I'll do some mining of my archives for the Russian oil theory. The Second Law defines how unorganized materials will not turn themselves into organized materials spontaneously. Collections of disparate organic matter doesn't condense into very specific substances. While it can happen, it takes both extremely unusual timing, energy and conditions that are highly unlikely to occur over large areas of the world at about the same time. Nature supports greater chaos, not lesser.
Found it! http://en.wikipedia.org/wiki/Thomas_Gold. A rather brilliant individual who liked to shake things up. While frequently called a crackpot, was just as frequently found to be correct.
The hotspot and the path to the surface are both in transit. As to which is the more mobile and which the more stationary, to me the point is moot - geothermal resources are not either stable nor stationary.
Both TMI and Chernobyl are textbook examples of "if you try to break it, you will succeed." Both plants were undergoing tests by operators who were unprepared to run them. In both instances the reactions that resulted were predictable but unknown to the dimbulbs doing the testing. Fukishima #3 was in the process of being decommissioned, all of those plants are of designs that are now way past obsolete. The plants were not unsafe. Richter #9+ earthquakes and 70foot tsunamis are unsafe. Go to: http://mitnse.com/, the nuclear engineering site of MIT (that technical college in Massachusetts.) They also have an excellent comparison between TMI and Chernobyl.

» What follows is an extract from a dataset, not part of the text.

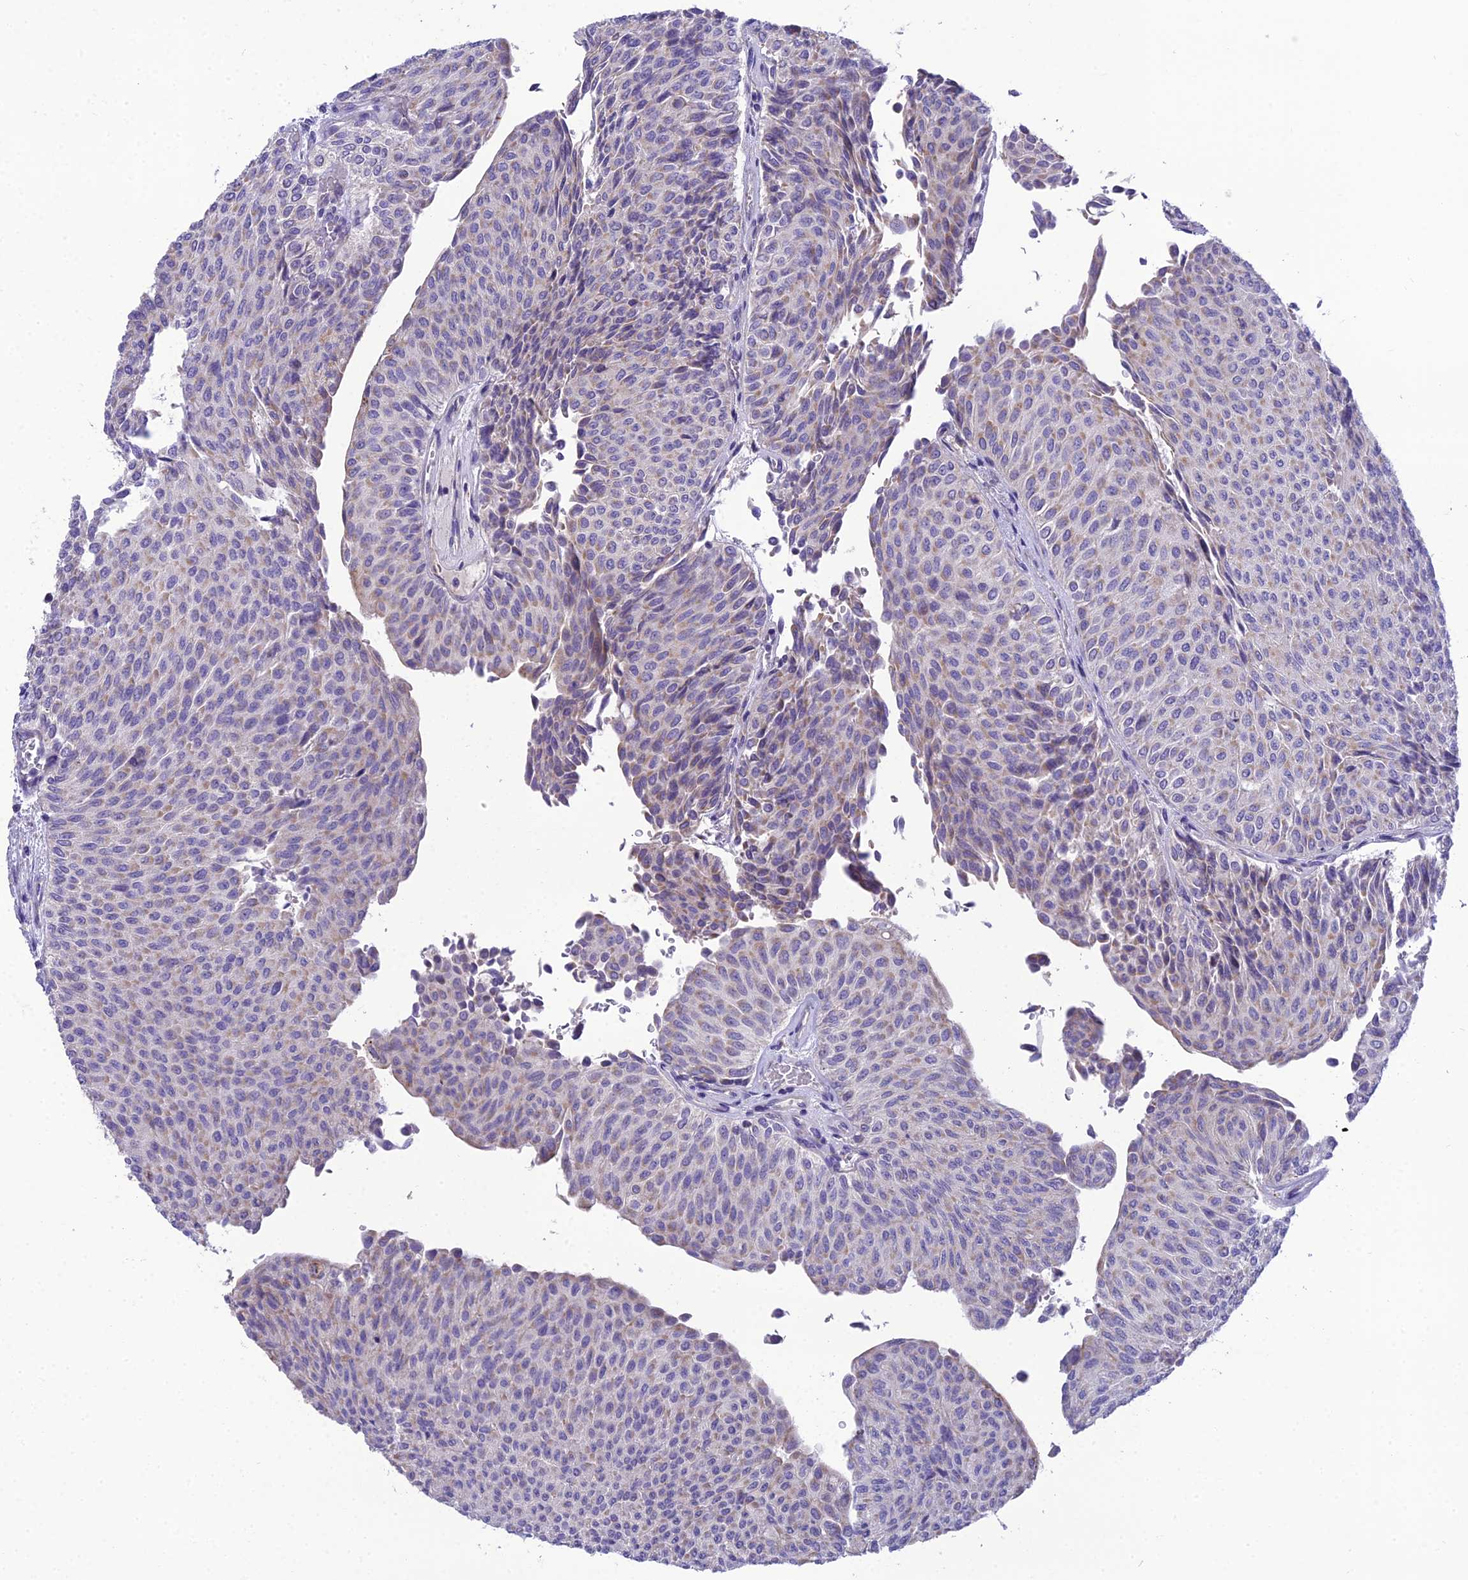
{"staining": {"intensity": "weak", "quantity": "25%-75%", "location": "cytoplasmic/membranous"}, "tissue": "urothelial cancer", "cell_type": "Tumor cells", "image_type": "cancer", "snomed": [{"axis": "morphology", "description": "Urothelial carcinoma, Low grade"}, {"axis": "topography", "description": "Urinary bladder"}], "caption": "Immunohistochemistry (IHC) image of human low-grade urothelial carcinoma stained for a protein (brown), which displays low levels of weak cytoplasmic/membranous expression in about 25%-75% of tumor cells.", "gene": "MIIP", "patient": {"sex": "male", "age": 78}}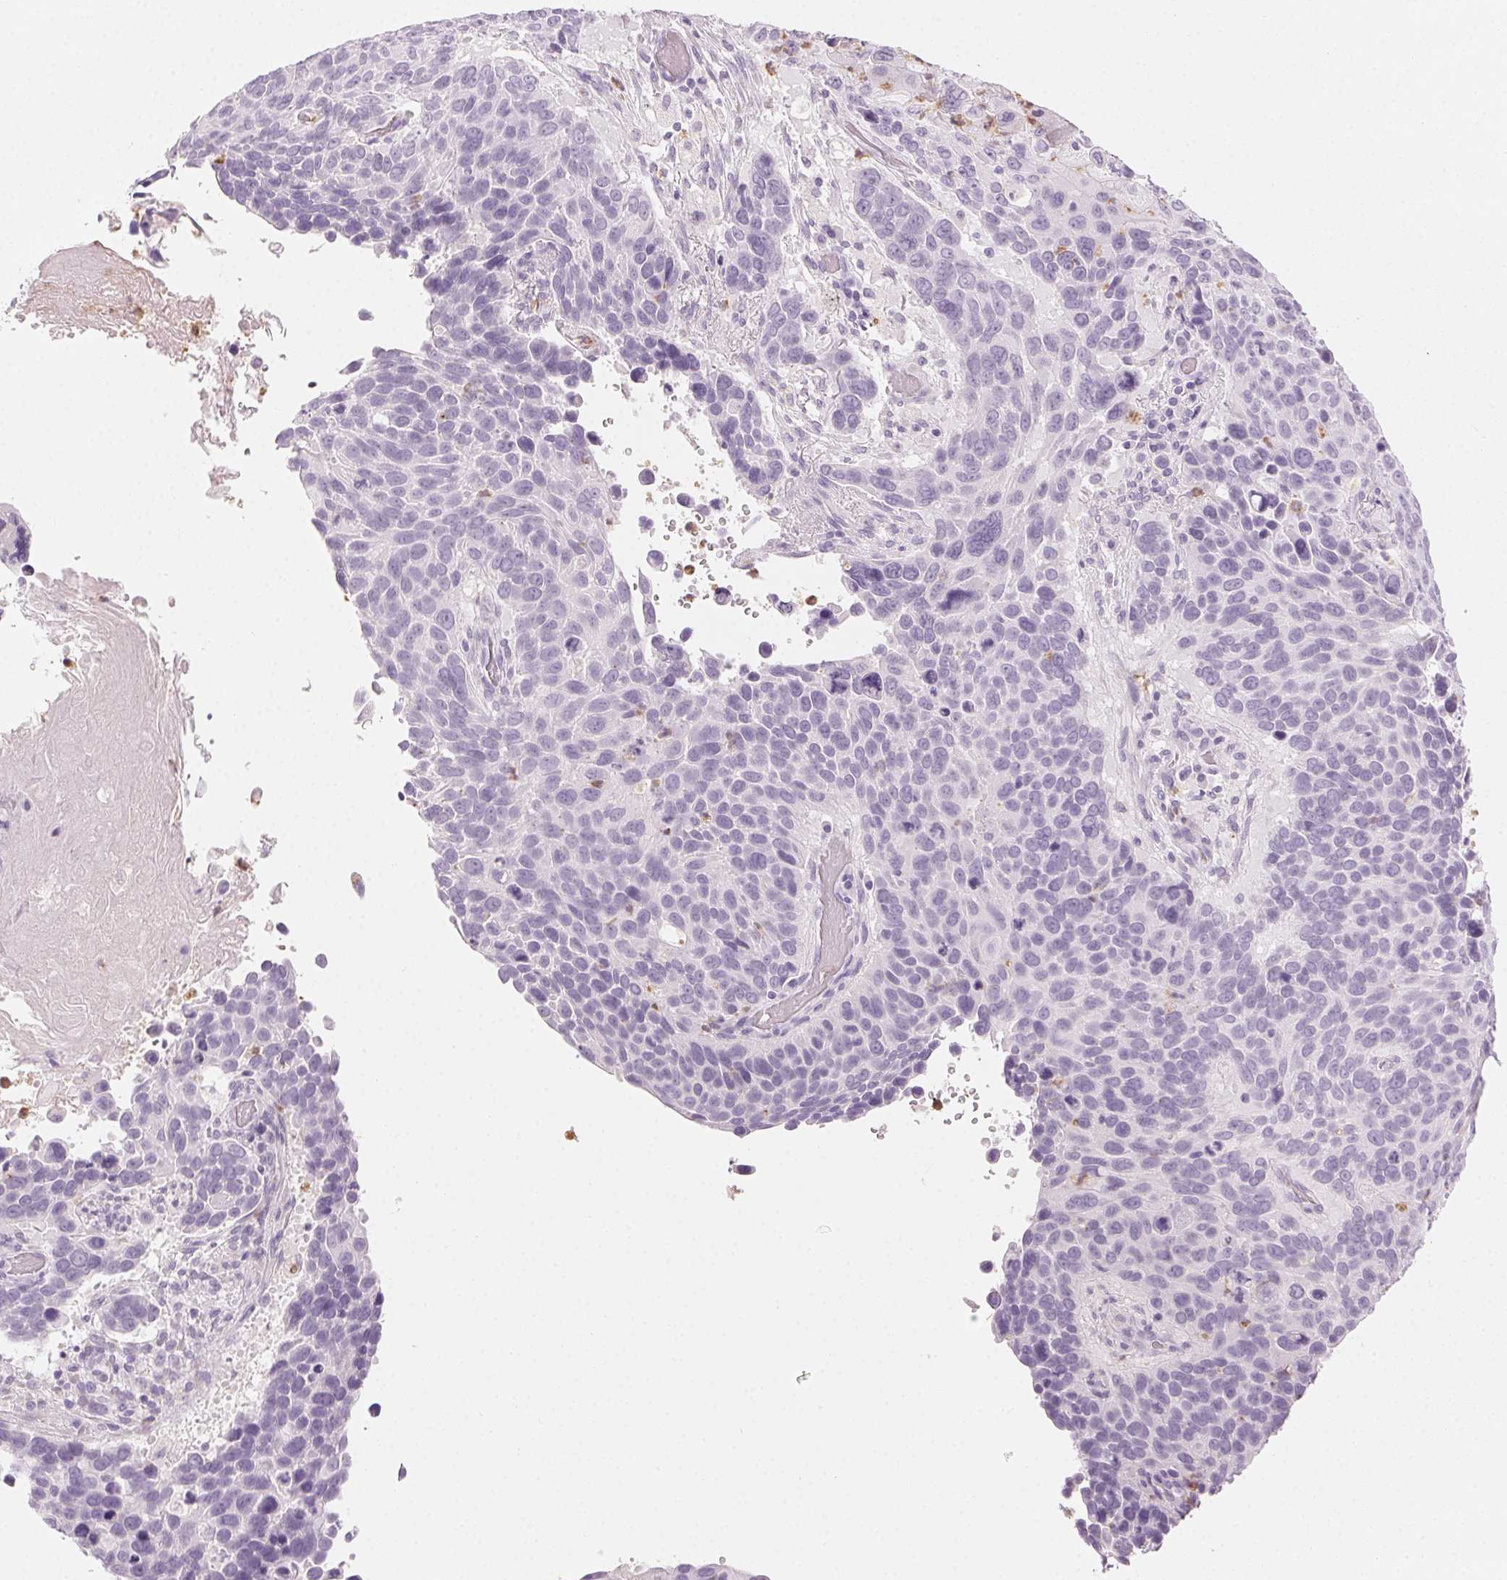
{"staining": {"intensity": "negative", "quantity": "none", "location": "none"}, "tissue": "lung cancer", "cell_type": "Tumor cells", "image_type": "cancer", "snomed": [{"axis": "morphology", "description": "Squamous cell carcinoma, NOS"}, {"axis": "topography", "description": "Lung"}], "caption": "IHC image of neoplastic tissue: lung squamous cell carcinoma stained with DAB exhibits no significant protein expression in tumor cells.", "gene": "MPO", "patient": {"sex": "male", "age": 68}}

I have no problem with solar or wind. But they are not replacements and they are not competitive. Fuel costs are not the driving issue in the cost of delivered energy. They do have an impact, true, but are not the sole determinant of the cost of the delivered erg or btu or watt or horsepower or jule or whatever unit of energy measure chosen. Regardless of what "progressives" (who changed their name to 'Democrat' due to the association with communists in the early 20th century) try to imagine, the laws of physics don't really lend themselves to congressional change or presidential veto.